Just two days away from graduating, Katie was busy living her life of passionate reckless abandon and love.
Just two days away from graduating, Katie had an accident that would change her life forever.
She decided to go for a swim to let off steam after a day spent working as an intern in London. Diving straight in without checking the depth of the water, she ended up with a broken neck.
“Not my smartest moment,” she admits.
Following the accident, she spent time in an intensive care unit in London before being transferred to the National Spinal Injuries Centre (NSIC) in Stoke Mandeville. The change in environment was extreme: she went from being stuck in a hospital where she “couldn’t even see out the window” to having a whole Horatio’s Garden at her disposal.
“A couple of days into my stay, my physio took me downstairs and showed me the garden. I was just so happy to be outside. I was only allowed out for half an hour, but I didn’t want to come in.”
Before her accident, Katie loved to spend time outdoors, describing herself as the sort of person who used to “climb trees everyday”. After transferring to the NSIC, she spent most of her time in Horatio’s Garden, reading, drawing, painting or simply watching Netflix with her sister.
She also valued the garden for the sense of community it encouraged, from the “lovely volunteers” to the chance to spend time with other patients.
“I was one of the youngest patients at the centre, but I would sit in the garden and chat with Stella, who was 80, and Kay who was also elderly. I felt like I had a lot to learn from the older patients and made some really nice friendships.”

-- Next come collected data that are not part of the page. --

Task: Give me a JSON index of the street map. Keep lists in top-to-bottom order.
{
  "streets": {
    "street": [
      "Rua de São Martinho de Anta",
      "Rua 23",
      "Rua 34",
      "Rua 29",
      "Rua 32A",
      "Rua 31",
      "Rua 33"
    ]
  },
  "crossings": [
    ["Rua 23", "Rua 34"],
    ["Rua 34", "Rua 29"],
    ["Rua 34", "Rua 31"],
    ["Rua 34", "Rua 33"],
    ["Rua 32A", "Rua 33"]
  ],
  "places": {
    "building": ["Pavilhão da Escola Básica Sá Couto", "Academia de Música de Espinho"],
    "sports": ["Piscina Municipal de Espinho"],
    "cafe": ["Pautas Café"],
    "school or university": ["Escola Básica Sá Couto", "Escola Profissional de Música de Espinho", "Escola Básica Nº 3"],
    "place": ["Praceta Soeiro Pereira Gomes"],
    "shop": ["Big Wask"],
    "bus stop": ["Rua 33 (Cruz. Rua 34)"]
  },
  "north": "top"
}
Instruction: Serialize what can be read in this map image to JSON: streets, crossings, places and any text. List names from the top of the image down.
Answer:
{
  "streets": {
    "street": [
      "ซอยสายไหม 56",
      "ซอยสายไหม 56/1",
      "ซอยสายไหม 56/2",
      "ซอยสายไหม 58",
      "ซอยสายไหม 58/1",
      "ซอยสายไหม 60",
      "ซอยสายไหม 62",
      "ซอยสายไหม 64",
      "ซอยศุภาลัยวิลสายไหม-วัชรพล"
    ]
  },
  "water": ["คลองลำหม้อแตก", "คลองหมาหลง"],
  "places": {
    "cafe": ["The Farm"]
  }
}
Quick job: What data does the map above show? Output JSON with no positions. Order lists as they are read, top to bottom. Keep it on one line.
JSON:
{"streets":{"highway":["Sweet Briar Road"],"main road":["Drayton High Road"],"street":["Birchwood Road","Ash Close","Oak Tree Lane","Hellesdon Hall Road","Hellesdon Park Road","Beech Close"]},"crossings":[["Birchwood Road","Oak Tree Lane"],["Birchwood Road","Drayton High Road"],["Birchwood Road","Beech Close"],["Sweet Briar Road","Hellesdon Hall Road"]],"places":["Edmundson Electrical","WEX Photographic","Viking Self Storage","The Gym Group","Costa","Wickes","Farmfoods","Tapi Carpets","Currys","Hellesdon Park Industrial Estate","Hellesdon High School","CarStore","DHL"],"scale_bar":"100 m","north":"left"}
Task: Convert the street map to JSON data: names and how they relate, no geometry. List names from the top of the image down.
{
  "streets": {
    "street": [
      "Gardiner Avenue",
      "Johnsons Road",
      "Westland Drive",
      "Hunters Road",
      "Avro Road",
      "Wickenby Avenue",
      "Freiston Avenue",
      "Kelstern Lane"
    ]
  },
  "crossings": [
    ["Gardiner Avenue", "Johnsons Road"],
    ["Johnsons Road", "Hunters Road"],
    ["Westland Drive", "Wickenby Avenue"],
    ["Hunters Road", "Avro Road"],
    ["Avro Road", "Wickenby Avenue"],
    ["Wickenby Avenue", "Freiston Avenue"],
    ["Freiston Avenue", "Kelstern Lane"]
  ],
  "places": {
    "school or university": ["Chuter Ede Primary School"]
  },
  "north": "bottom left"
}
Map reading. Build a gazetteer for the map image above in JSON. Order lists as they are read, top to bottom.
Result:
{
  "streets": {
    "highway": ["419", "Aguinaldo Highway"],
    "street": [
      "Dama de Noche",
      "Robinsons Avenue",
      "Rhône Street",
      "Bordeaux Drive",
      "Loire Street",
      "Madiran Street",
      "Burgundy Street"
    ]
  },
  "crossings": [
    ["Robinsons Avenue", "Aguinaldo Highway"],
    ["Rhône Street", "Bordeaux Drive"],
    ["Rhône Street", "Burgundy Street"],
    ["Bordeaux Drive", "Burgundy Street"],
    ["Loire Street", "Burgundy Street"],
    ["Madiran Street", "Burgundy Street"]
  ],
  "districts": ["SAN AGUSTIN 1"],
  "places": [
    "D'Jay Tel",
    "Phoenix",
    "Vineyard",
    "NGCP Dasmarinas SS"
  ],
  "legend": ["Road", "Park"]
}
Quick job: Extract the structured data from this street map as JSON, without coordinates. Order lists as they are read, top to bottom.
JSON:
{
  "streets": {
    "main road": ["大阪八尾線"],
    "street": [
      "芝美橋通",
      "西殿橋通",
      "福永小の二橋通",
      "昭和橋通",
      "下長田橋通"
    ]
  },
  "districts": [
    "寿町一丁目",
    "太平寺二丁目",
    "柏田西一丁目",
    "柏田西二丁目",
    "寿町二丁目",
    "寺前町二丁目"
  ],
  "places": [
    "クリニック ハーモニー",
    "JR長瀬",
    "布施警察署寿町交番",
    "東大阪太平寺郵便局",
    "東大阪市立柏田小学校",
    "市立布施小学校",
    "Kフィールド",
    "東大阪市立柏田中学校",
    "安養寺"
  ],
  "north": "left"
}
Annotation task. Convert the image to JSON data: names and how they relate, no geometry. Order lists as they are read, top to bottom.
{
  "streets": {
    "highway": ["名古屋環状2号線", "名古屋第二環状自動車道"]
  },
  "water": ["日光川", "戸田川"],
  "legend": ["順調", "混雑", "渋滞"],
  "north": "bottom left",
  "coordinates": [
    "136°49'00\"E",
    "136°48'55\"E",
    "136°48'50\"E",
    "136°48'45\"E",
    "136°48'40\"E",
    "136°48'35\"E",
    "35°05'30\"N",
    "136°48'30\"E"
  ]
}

Katie finished treatment about two months ago and is now looking forward to “getting back into life and getting back to work.” She’s planning to embark on a Masters course at Edinburgh University, despite the added challenge the hills and cobbles will pose to someone in a wheelchair. She also wants to continue playing wheelchair rugby, a sport she was introduced to at Stoke Mandeville.
Unfortunately, due to the Coronavirus crisis, her plans have been delayed indefinitely. As Katie explains, “I’ve only got lungs at 30-50% capacity and I can’t cough, so I’ve had to self-isolate and put life on hold for a little bit longer.” However, her experiences have enabled her to be philosophical about the situation: “I was in hospital for seven months before this […] so not much has changed!”
Katie has high hopes for the future and will always be grateful to everyone who supports Horatio’s Garden. At an incredibly difficult juncture in her life, she really appreciated the chance to spend some time in nature.
“I don’t know what I would have done without it. Just being able to go outside again was amazing for me and although Horatio’s Garden couldn’t be my wilderness, it could be my home until I was ready to go back and face my own.”